Public banking can fund green investment
To ensure the long-term environmental health of the planet, we will have to spend. This spending cannot be wasteful, but must embody a pragmatic investment in our future. Estimates predict that we will have to invest $5.7 trillion worldwide annually to fund green infrastructure and conservation efforts. As a Center for Strategic and International Studies brief notes, this investment gap is concentrated in developed countries.
In recognition of America’s responsibility for swift and consequential action, legislators have introduced the Green New Deal—a policy proposal for addressing climate change and environmental deterioration. Yet, even the lower end of estimates put the plan’s sticker price in the multi-trillions of dollars.
Investments in infrastructure, or other massive policy initiatives of the kind that environmental crises require, have historically been shared between the federal government and the states. While the national body would provide some funding and expertise through grants and federal agencies, states would identify the most profitable investment opportunities and the areas of the most need. But, with a decade since the last major federal infrastructure bill, the federal government has become an unreliable source of green investment funding. And it’s no surprise why. The federal debt is above $22 trillion, the annual deficit projected near $1 trillion and politicians have prioritized other issues.
Adequate conservation spending is also lacking at the federal level. As a recent study funded by the Walton Family Foundation and conducted by my colleagues at the Northeast-Midwest Institute shows, current conservation spending is not sufficient to preserve the health of our nation’s water. Even with the billions of federal dollars allocated towards conservation, the impact of these efforts will be undercut by the changing climate and shifting land use.
This has put states in a compromising position.

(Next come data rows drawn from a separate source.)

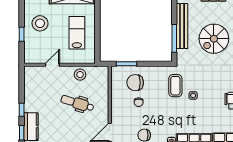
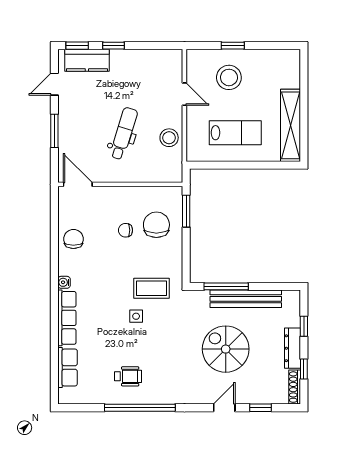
stool: (40, 23) -> (229, 77), moved

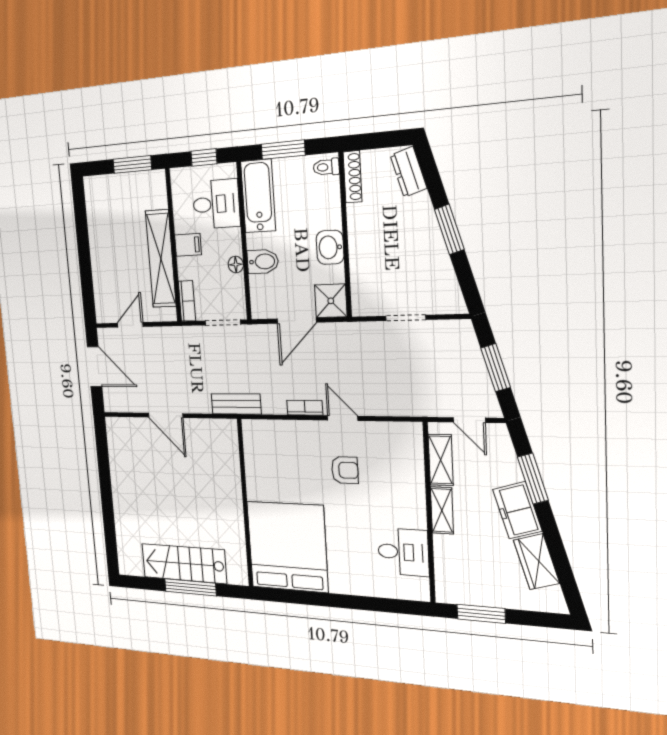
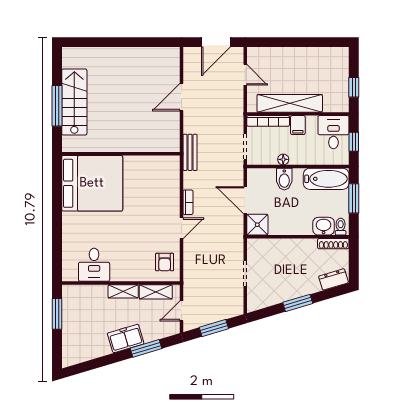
window: (132, 164) -> (354, 87), width x0.67
desk: (216, 204) -> (333, 132), moved, turned 180
washbasin: (330, 247) -> (324, 226), moved
bookcase: (187, 301) -> (268, 121), width x1.56
armchair: (345, 470) -> (165, 262), moved
wardrobe: (536, 562) -> (94, 349), removed

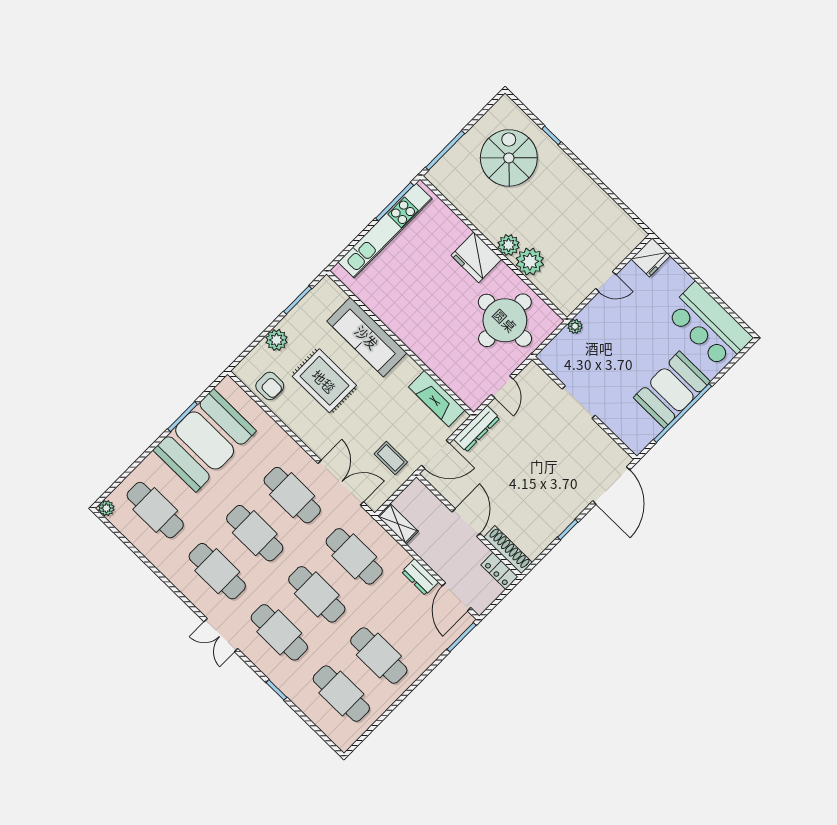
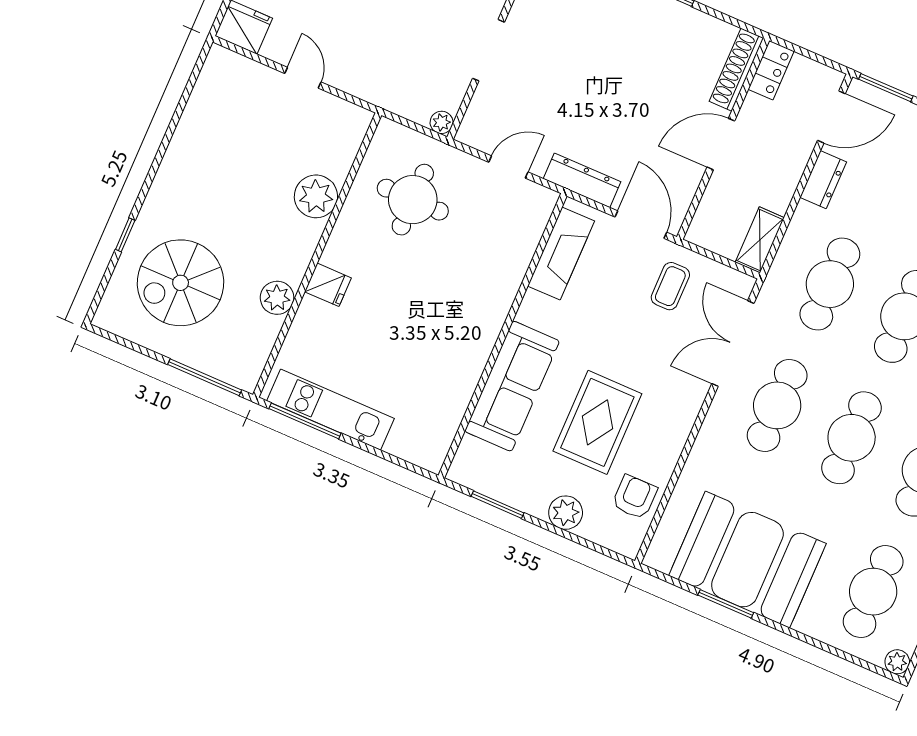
kitchen unit: (385, 231) -> (330, 410), width x0.73
plant: (509, 245) -> (277, 298), moved
fridge: (476, 257) -> (328, 285), width x0.53, depth x0.75
round table: (505, 320) -> (413, 200), width x0.73, depth x0.73
plant: (575, 326) -> (442, 122), moved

On the one hand, they need to invest in sustainability and conservation to protect their citizens, their environments and their economies from ecological disaster. On the other hand, they face their own pressing budget issues and an increasingly reluctant partner in the federal government. Through the establishment of state public banks, state governments can escape this dilemma and deliver affordable, green investment to their communities.

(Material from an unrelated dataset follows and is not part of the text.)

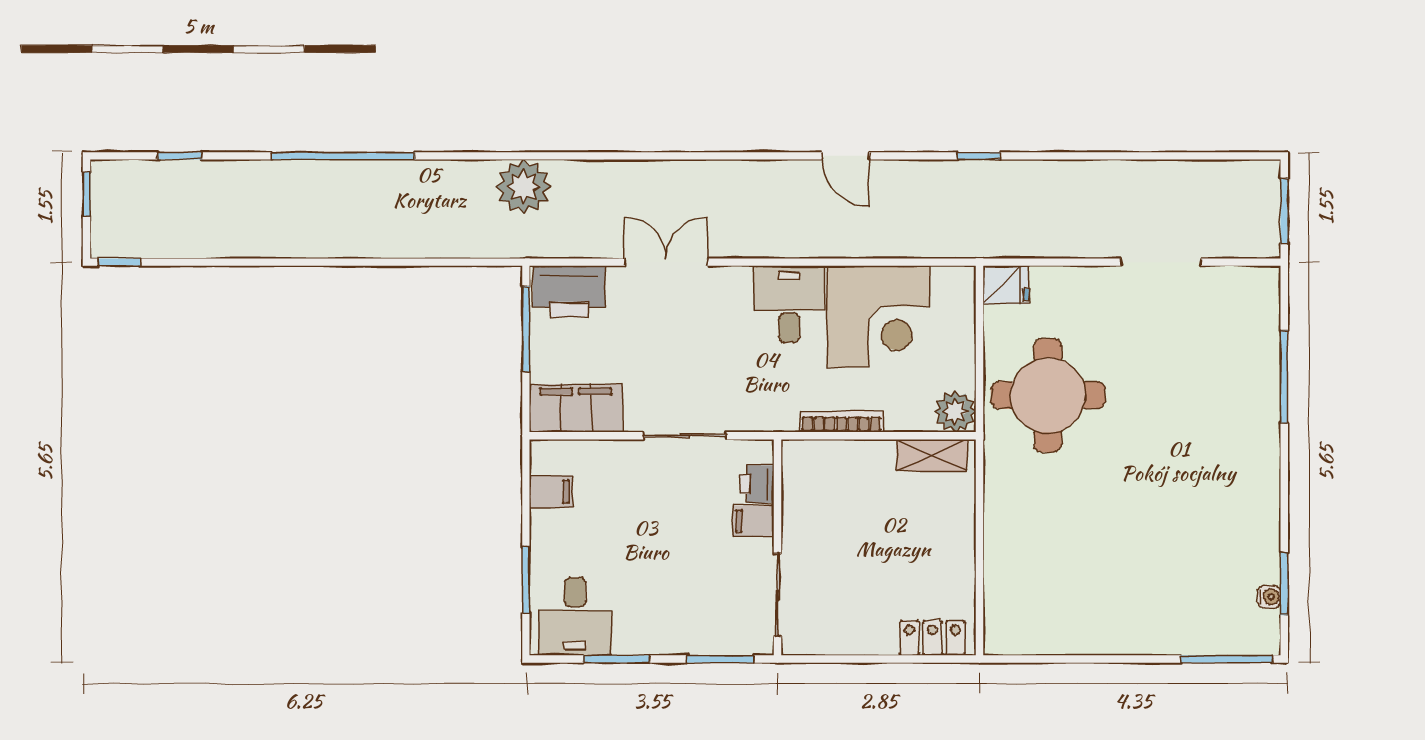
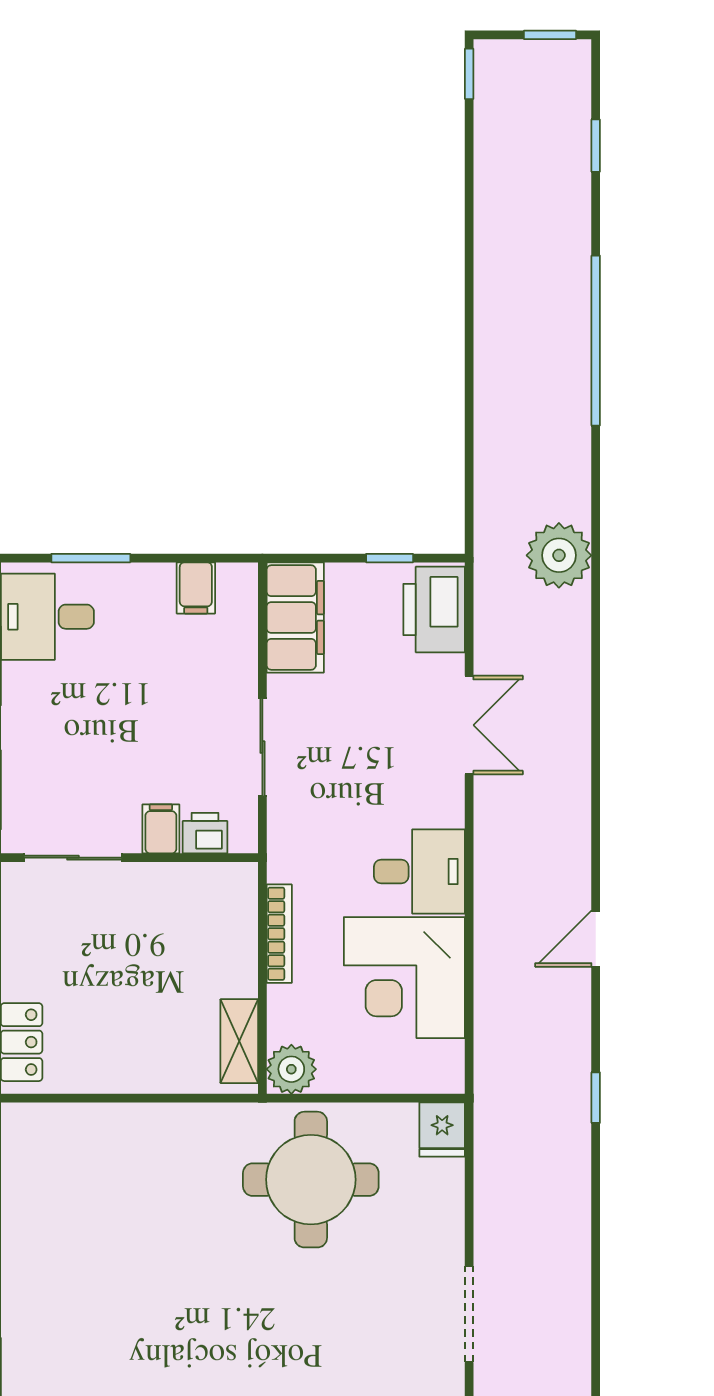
window: (526, 329) -> (390, 558), width x0.46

This is how it works: A state grants a charter to a bank of its own creation. The conditions of the charter give the bank a “public purpose” that ensures that the bank and its officials maximize community benefits and not profit. The state, once the bank has been established, moves most of its existing funds into the bank as deposits. These deposits allow the bank to create loans and other financial instruments with the goal of reinvesting state money back into the state economy.
There are two ways in which a state bank can fund state investment for a greener future. First, the bank can provide loans, bonds and other forms of financing for investments to the state government and private organizations on better terms than those available in regular markets.
As a part of the bank’s orders to serve the public interest, it can prioritize societally-beneficial investments over profit-making. As a result, it can afford to provide credit at lower interest rates or with lower fees, or both, than most profit-seeking banks can afford.
Consequently, this public interest-orientation can allow a state bank to extend financing to projects that other banks would not consider. This is not because green investments are unprofitable, but because their profits slowly accumulate and are widely shared across a community. Furthermore, because members of the community affected by these investments will be the ones governing the bank, there will be a greater impetus to address the pressing environmental concerns of the community.
Second, a public bank will improve a state’s fiscal health. By holding state deposits as assets, the bank’s profits can be returned to state coffers to fund direct state investment. Additionally, the activity of the state bank – which will prioritize investing state assets and extending credit within the state for the benefit of the state – will improve the state economy. Exploratory analyses in New Jersey, Washington and Maryland have all estimated the creation of thousands of new jobs and millions of dollars in economic growth from the establishment of a public bank. These economic gains will flow back to the state through increased revenues, which can then be reinvested into essential environmental projects.
These effects are not only speculative. The Bank of North Dakota, the only state public bank in the nation, has for a century brought these benefits to North Dakotans. As a result, North Dakota has enjoyed higher loan amounts per capita, greater economic growth and more stable budget surpluses than other states.
In short, a state bank will free the financial resources needed to fund vital investments in the planet’s future.
Eric Heath is senior policy counsel for the Northeast-Midwest Institute.
Sebastian Leder Macek, a research assistant for the Northeast-Midwest Institute, contributed to this piece.